Un ancien technicien Enedis a été condamné à rembourser 450 000 euros en début de semaine, pour avoir trafiqué 206 compteurs Linky. Le tribunal de Bordeaux a rendu son verdict, assorti de 18 mois de prison avec sursis.

Un technicien modifiait les compteurs Linky contre rémunération. Enedis a obtenu gain de cause. © Alexandre Boero / Clubic
Un technicien modifiait les compteurs Linky contre rémunération. Enedis a obtenu gain de cause. © Alexandre Boero / Clubic

Le tribunal judiciaire de Bordeaux a tranché une affaire dans laquelle était mis en cause monsieur Eric B, un retraité d'Enedis. Le sexagénaire a été reconnu coupable, lundi 19 janvier, d'avoir bidouillé plus de 200 compteurs Linky, pour alléger les factures de ses « clients ». Le juge l'a condamné à rembourser l'équivalent de trois fois la semaine qu'il a perçu à se livrant à ses méfaits. Retour sur une nouvelle affaire rocambolesque.

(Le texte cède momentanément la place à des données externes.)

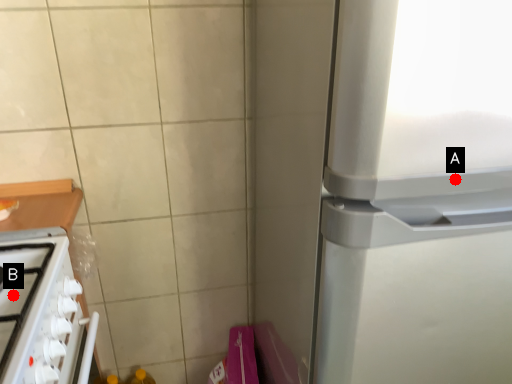
Question: Two points are circled on the image, labeled by A and B beside each circle. Which of the following is the closest to the observer?

Choices:
 (A) A is closer
 (B) B is closer

Answer: (A)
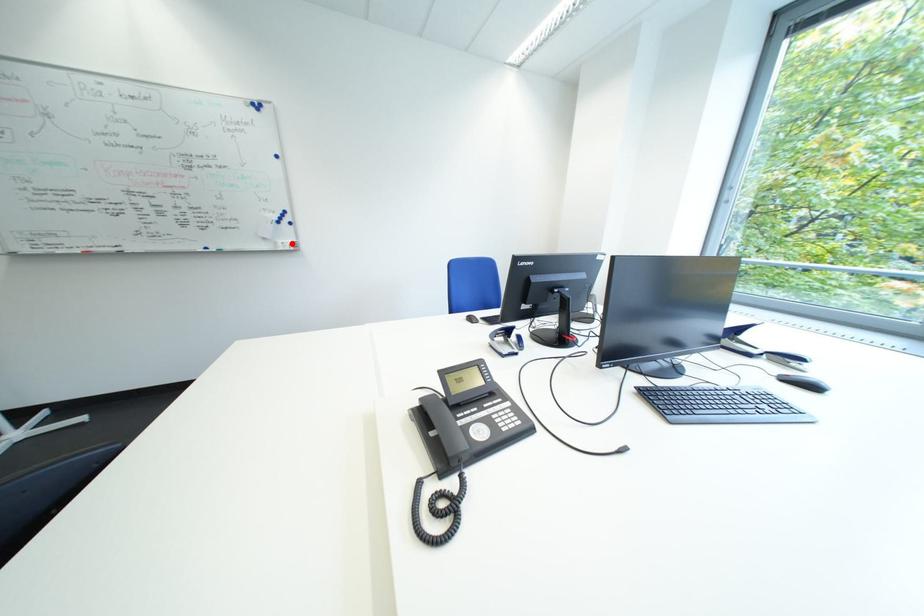
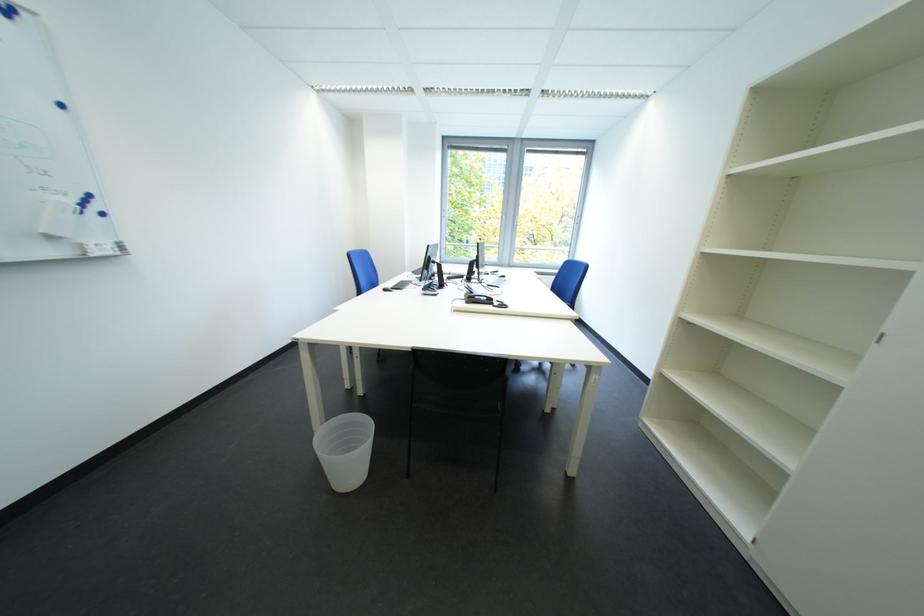
In the second image, find the point that corresponds to the highlighted location in the first image.

(101, 245)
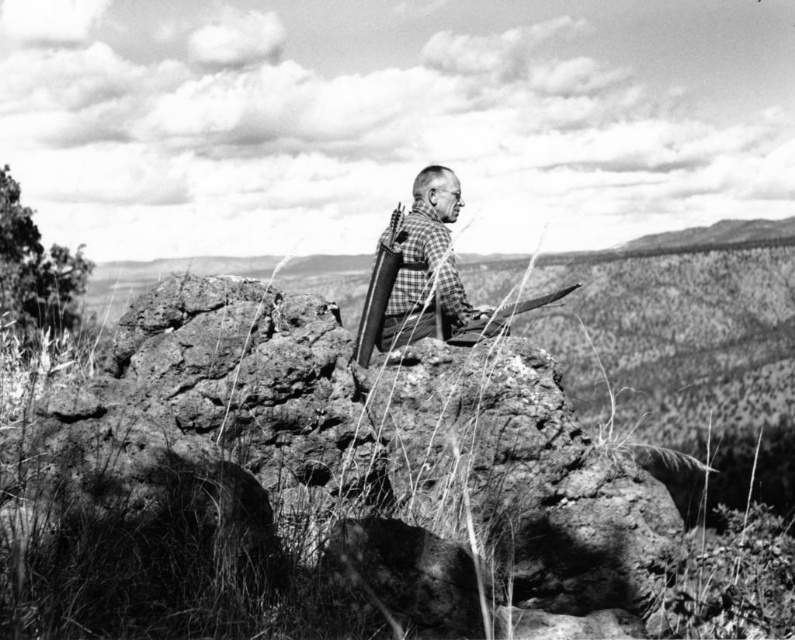
Is checkered fabric shirt at center positioned at the back of polished metal rifle at center?

Yes, it is.

From the picture: Can you confirm if checkered fabric shirt at center is thinner than polished metal rifle at center?

In fact, checkered fabric shirt at center might be wider than polished metal rifle at center.

The image size is (795, 640). Describe the element at coordinates (429, 268) in the screenshot. I see `checkered fabric shirt at center` at that location.

Where is `checkered fabric shirt at center`? checkered fabric shirt at center is located at coordinates (429, 268).

Is rough textured rock at center to the right of checkered fabric shirt at center from the viewer's perspective?

In fact, rough textured rock at center is to the left of checkered fabric shirt at center.

Is the position of rough textured rock at center less distant than that of checkered fabric shirt at center?

Yes.

This screenshot has width=795, height=640. Find the location of `rough textured rock at center`. rough textured rock at center is located at coordinates (324, 481).

Identify the location of rough textured rock at center. This screenshot has height=640, width=795. (324, 481).

Is the position of rough textured rock at center more distant than that of polished metal rifle at center?

No.

Who is positioned more to the right, rough textured rock at center or polished metal rifle at center?

From the viewer's perspective, rough textured rock at center appears more on the right side.

Where is `rough textured rock at center`? rough textured rock at center is located at coordinates (324, 481).

Image resolution: width=795 pixels, height=640 pixels. In order to click on rough textured rock at center in this screenshot , I will do `click(324, 481)`.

Un business (très) lucratif basé sur la modification de compteurs Linky

Comme le rapporte France 3 Nouvelle-Aquitaine, Eric B comparaissait devant le tribunal judiciaire de Bordeaux pour complicité d'escroquerie. Ce retraité d'Enedis s'était reconverti en « docteur des compteurs ». Dans les faits, il intervenait chez des particuliers pour trafiquer les fameux boîtiers verts communicants Linky et leur permettre d'échapper à la réalité de leur consommation électrique. Une activité parallèle bien rodée.

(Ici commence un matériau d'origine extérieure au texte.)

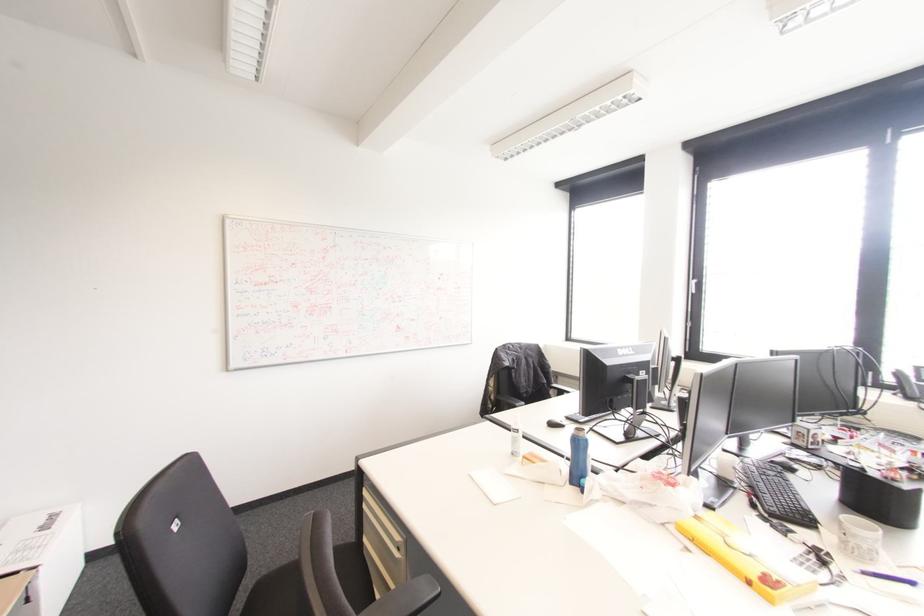
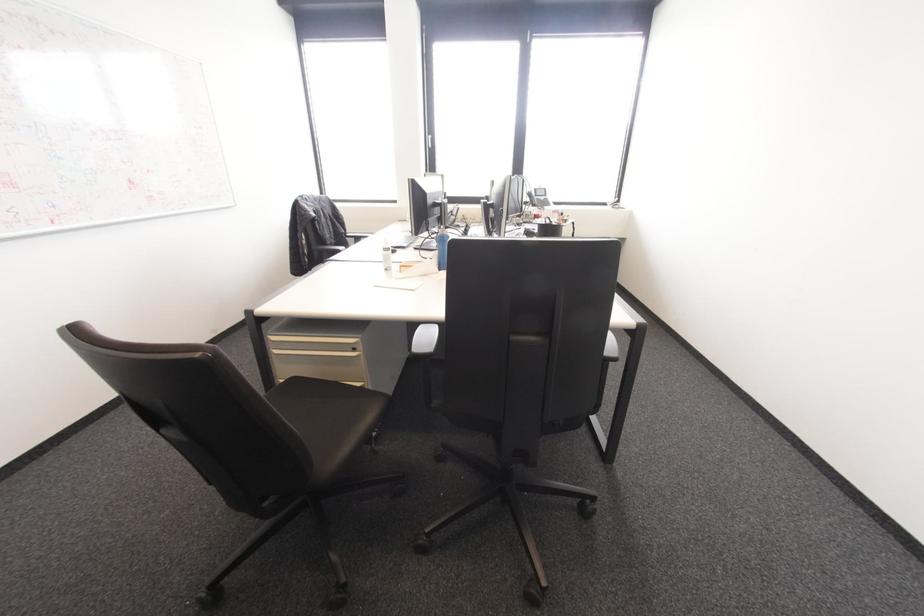
In the second image, find the point that corresponds to pixel 570 482 in the first image.

(440, 270)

Il a au total modifié 206 compteurs. Et ce n'était pas par philanthropie. En épluchant ses relevés bancaires et ses dépenses, dont quelques notes de restaurant révélatrices, le tribunal a estimé que le technicien à la retraite avait empoché au bas mot 155 000 euros. Un petit pactole constitué intervention après intervention, client après client.

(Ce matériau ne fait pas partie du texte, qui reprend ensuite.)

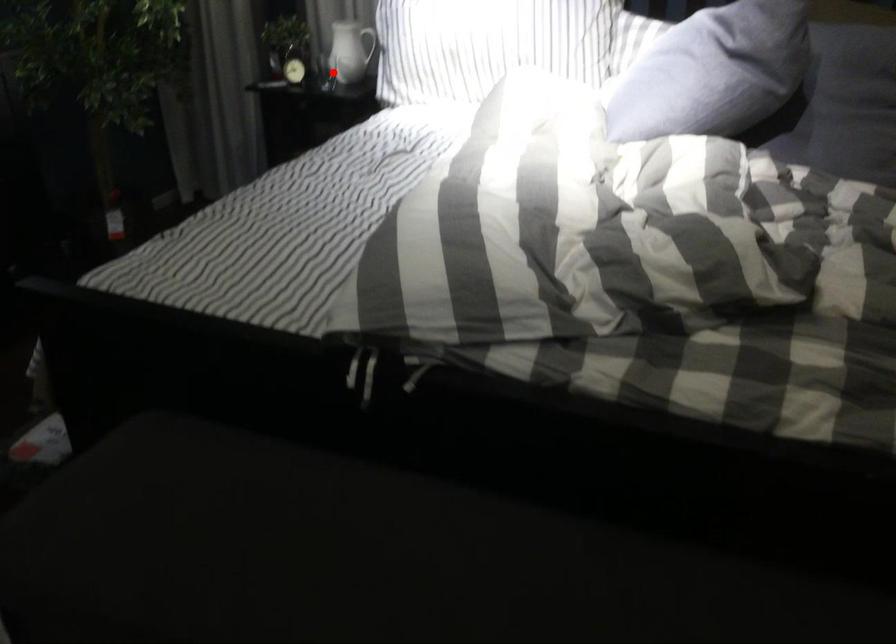
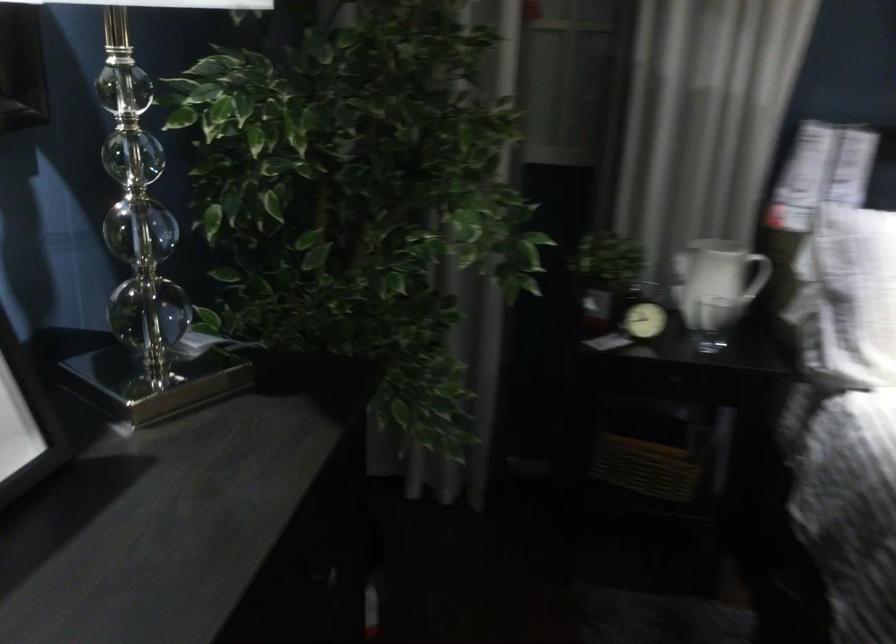
Question: A red point is marked in image1. In image2, is the corresponding 3D point closer to the camera or farther? Reply with the corresponding letter.

Choices:
 (A) The corresponding 3D point is closer.
 (B) The corresponding 3D point is farther.

Answer: (A)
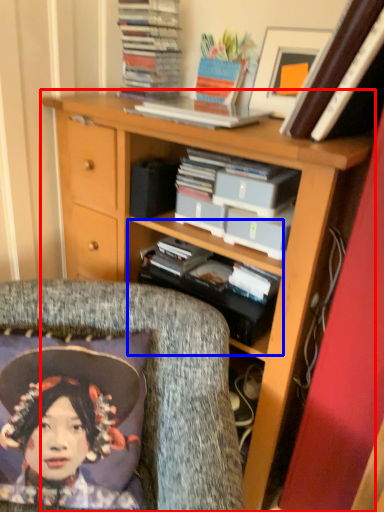
Question: Among these objects, which one is nearest to the camera, bookcase (highlighted by a red box) or shelf (highlighted by a blue box)?

Choices:
 (A) bookcase
 (B) shelf

Answer: (A)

Les manipulations du retraité permettaient de minorer la consommation réelle des foyers concernés parfois de 80%. Forcément impacté, Enedis, qui réclamait initialement 1,2 million d'euros de réparation, dénonçait non seulement le préjudice financier mais aussi les risques électriques inhérents à ces bidouillages sauvages. Quand on touche aux installations électriques sans précaution, le danger n'est jamais loin.

Une condamnation plus clémente que les réquisitions du parquet, Enedis réfléchit à faire appel

Le couperet est tombé le 19 janvier, avec une peine de 18 mois de prison avec sursis pour Eric B, assortie d'amendes et d'une ardoise de 457 538 euros à rembourser à Enedis. S'ajoutent la saisie de 70 000 euros sur ses comptes, la confiscation d'un véhicule utilitaire, d'une voiture personnelle et de la moitié d'un bien immobilier.

Le prévenu peut s'estimer heureux, car le verdict auraitpu être pire. Le parquet réclamait en effet deux ans de prison avec sursis et la confiscation totale de son patrimoine immobilier, évalué autour du million d'euros. Le tribunal a choisi la modération. Maître Lucie Teynié, l'avocate de la défense, affirme que le nombre de faits retenus a été divisé par trois par rapport aux poursuites initiales. Surtout, la famille garde sa maison familiale.

Du côté d'Enedis, on reste relativement soulagé. Eric Van Der Vliet, directeur territorial à Bordeaux au sein du distributeur, voit dans ce jugement un avertissement clair pour tous les fraudeurs potentiels. Trafiquer son compteur, c'est s'exposer à une convocation de police, un passage devant le tribunal, une condamnation et des remboursements conséquents. Enedis ne compte pas en rester là et envisage de faire appel pour augmenter les montants. L'entreprise poursuit également les clients qui ont bénéficié de l'escroquerie.